In an early letter, the 27-year-old Sacks recounts hiking in remote Canada and coming upon a man struggling with a leg injury. "I'm a doctor, can I help?" Sacks recalls asking him. "So am I," said another man approaching from a different trail. A fantastic coincidence, Oliver writes to his parents..." The letter goes on to note that both doctors were good Jewish boys, and then luxuriates in a description of the landscape, the hikes to come...
Over a lifetime, Sacks would journey far—from gay, bohemian California to a monastic life in New York. He also traveled from academic neuropathology to engaging and popular clinical tales about eccentric patients that revealed their humanity and ours as readers. Writing would be his way of seeking recognition, of staying connected with friends and family—and with his own experience.

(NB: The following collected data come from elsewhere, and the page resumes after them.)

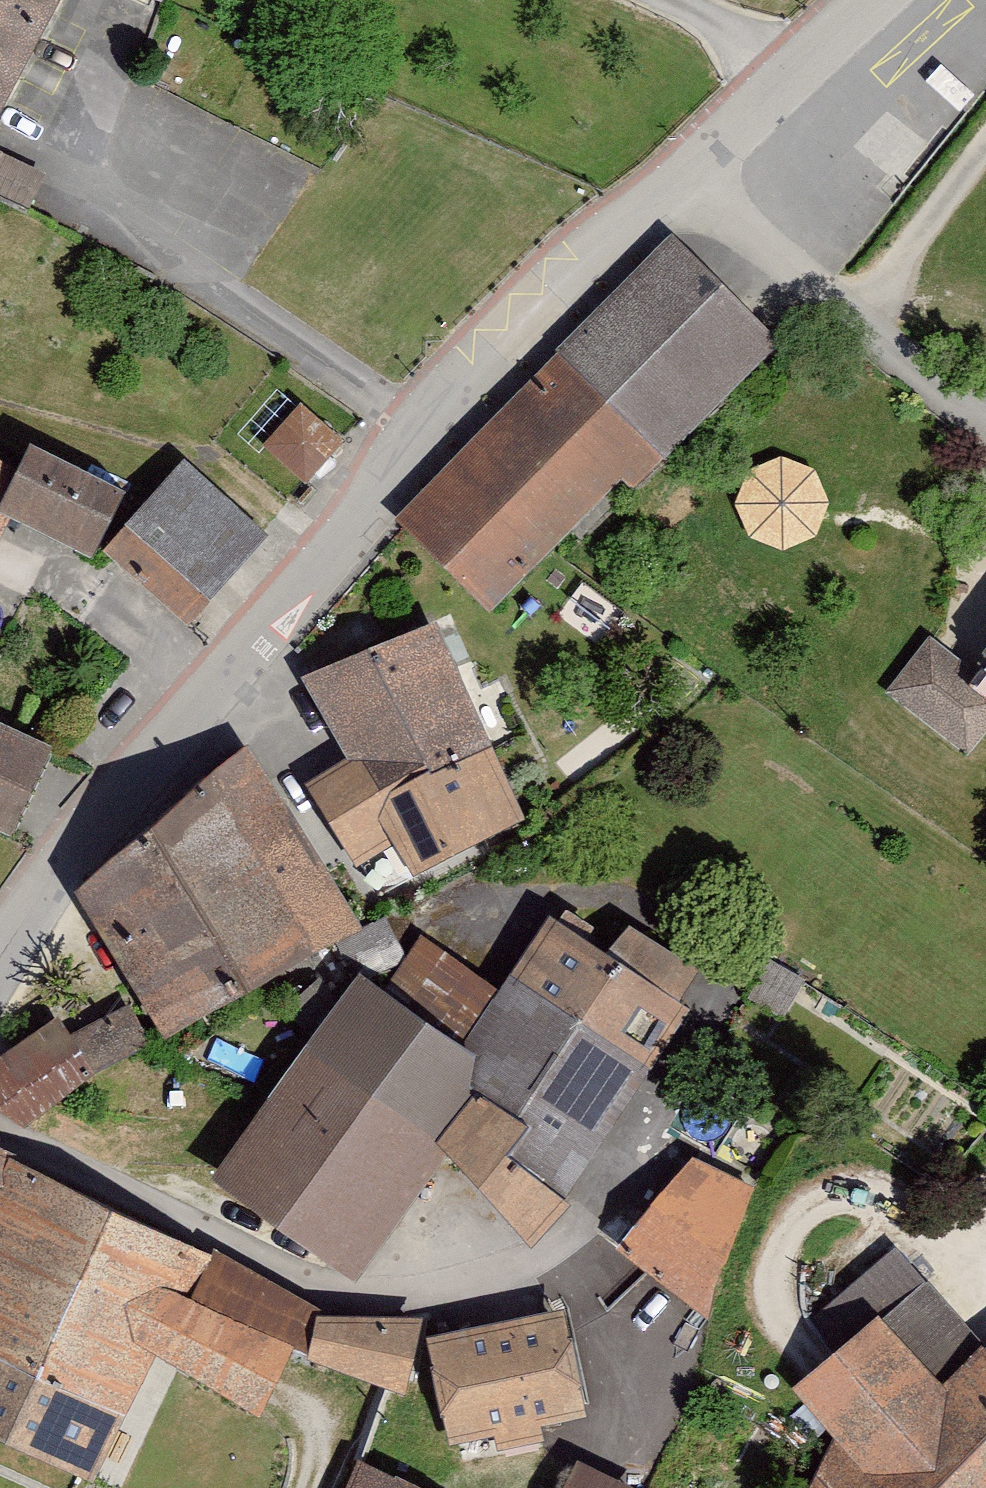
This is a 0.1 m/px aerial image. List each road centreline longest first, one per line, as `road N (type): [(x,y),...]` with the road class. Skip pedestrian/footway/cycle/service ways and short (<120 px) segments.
road 1 (residential): [(429,427),(1,948)]
road 2 (residential): [(796,72),(585,258),(429,427)]
road 3 (residential): [(23,163),(429,427)]
road 4 (residential): [(0,1134),(353,1308),(431,1286)]
road 5 (residential): [(668,0),(796,72)]

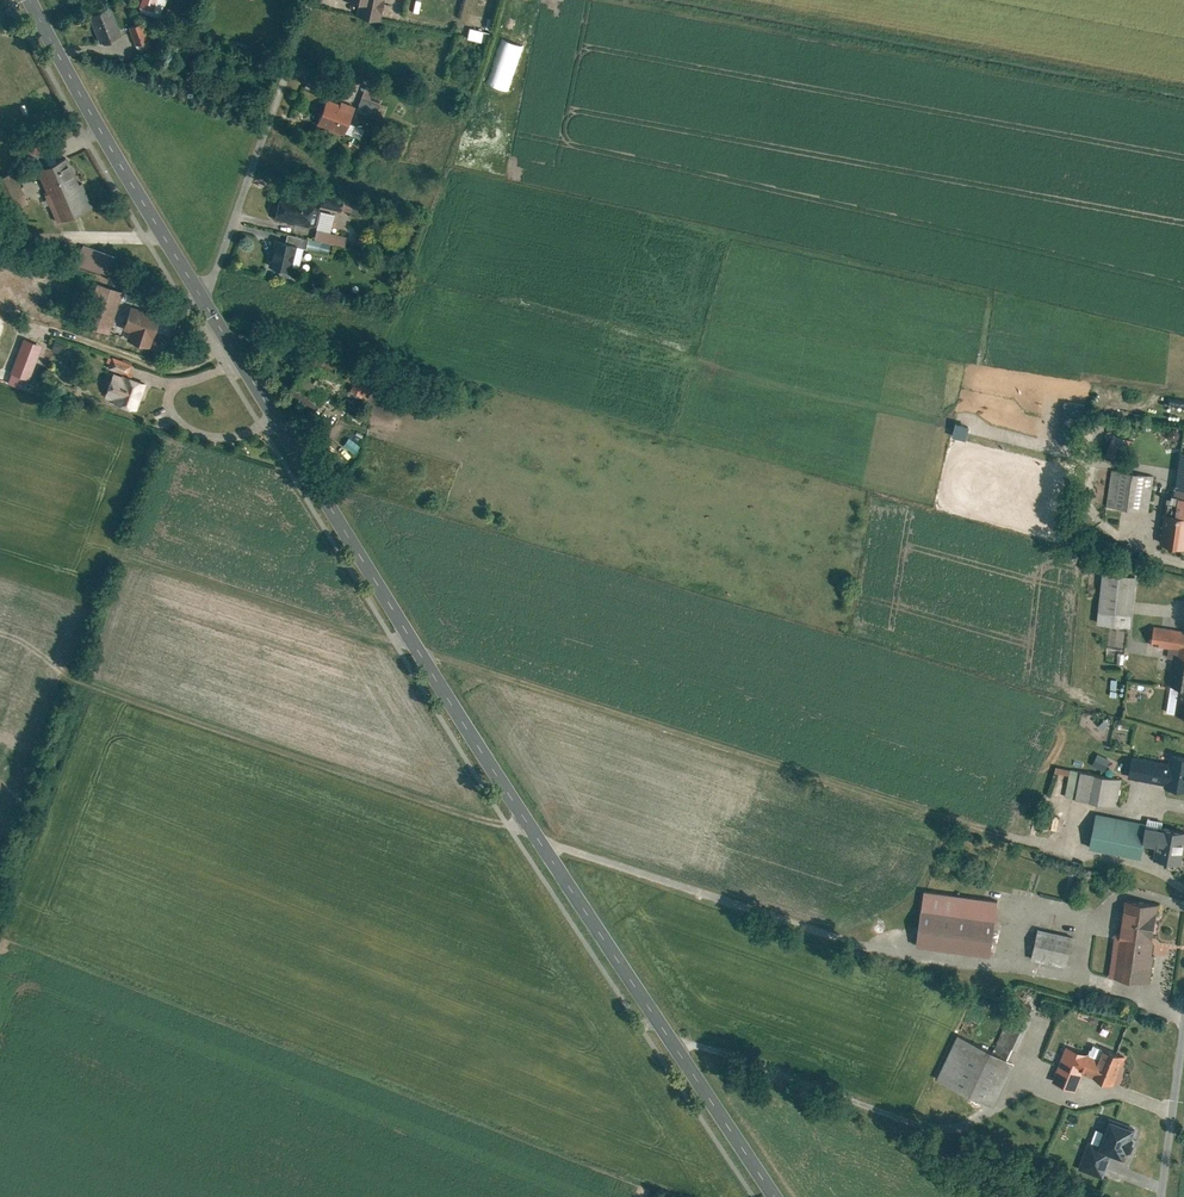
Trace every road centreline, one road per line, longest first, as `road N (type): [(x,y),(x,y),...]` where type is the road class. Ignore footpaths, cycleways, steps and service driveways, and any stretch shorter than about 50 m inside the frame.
road 1 (tertiary): [(193,298),(406,645),(771,1196)]
road 2 (track): [(1032,842),(406,645)]
road 3 (tertiary): [(28,0),(193,298)]
road 4 (residential): [(299,0),(193,298)]
road 5 (unclassified): [(1160,1196),(1183,1007)]
road 6 (track): [(144,222),(68,231),(0,225)]

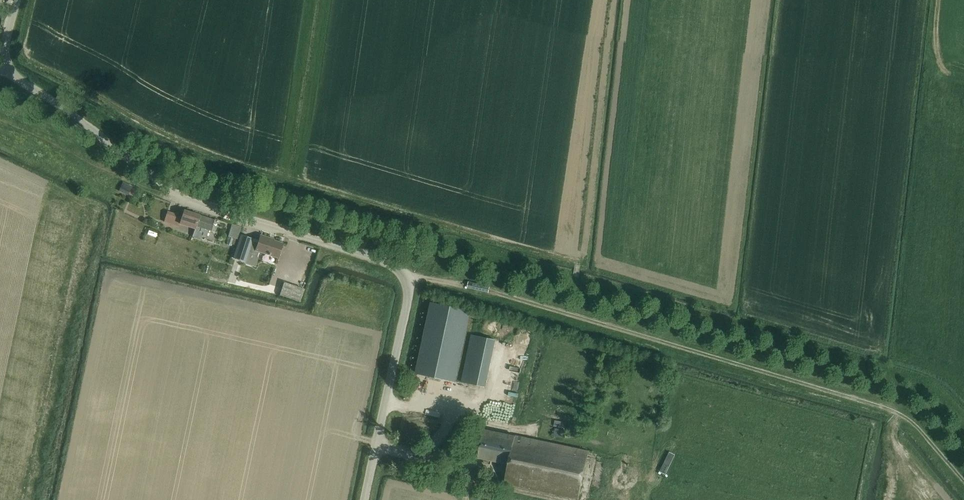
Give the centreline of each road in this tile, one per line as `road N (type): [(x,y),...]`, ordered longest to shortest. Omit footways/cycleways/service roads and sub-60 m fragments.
road 1 (unclassified): [(366,499),(410,279),(387,261),(197,203),(17,79),(3,55),(16,0)]
road 2 (track): [(963,482),(894,412),(470,288),(410,279)]

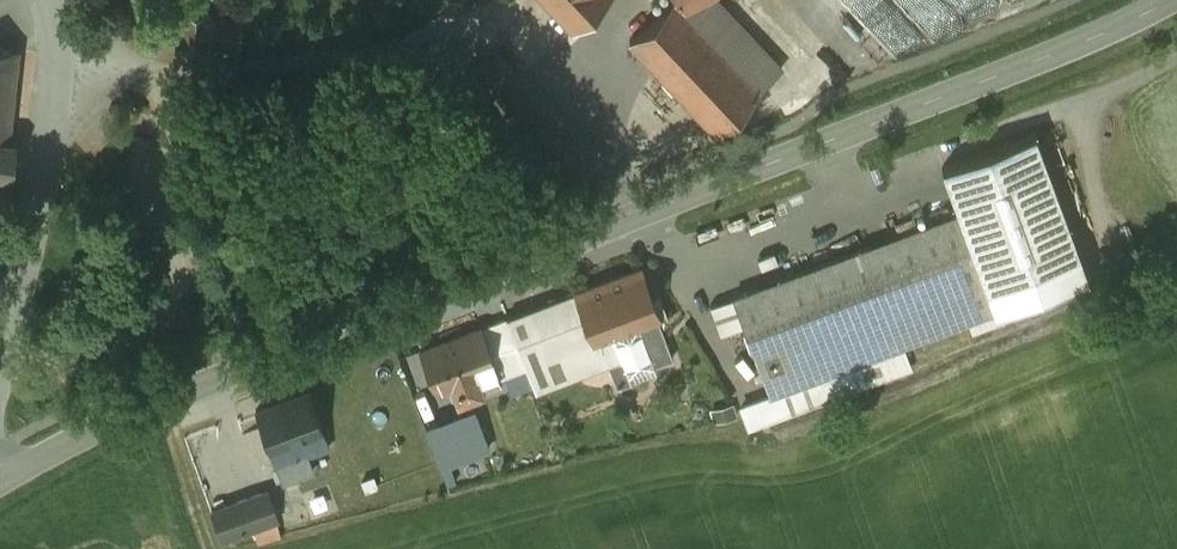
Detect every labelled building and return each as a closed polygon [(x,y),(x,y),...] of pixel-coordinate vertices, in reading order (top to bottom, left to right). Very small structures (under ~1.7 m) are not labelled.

In the past two decades, we have learned much about Sacks, the doctor and the man. In 2001, he published a charming memoir of his boyhood fascination with science, Uncle Tungsten, and then, shortly before he died of cancer in 2015, he brought out his autobiography, On the Move.
Around that time, he finally gave his friend Lawrence Weschler permission to reveal Sacks's homosexuality in an authorized biography; And How Are You, Dr. Sacks was released in 2019. And now we have Letters, grace...
Sacks's letters shared diverse insights about his personal experiences and relations, which helped him connect with his identity as a cherished figure in neurology.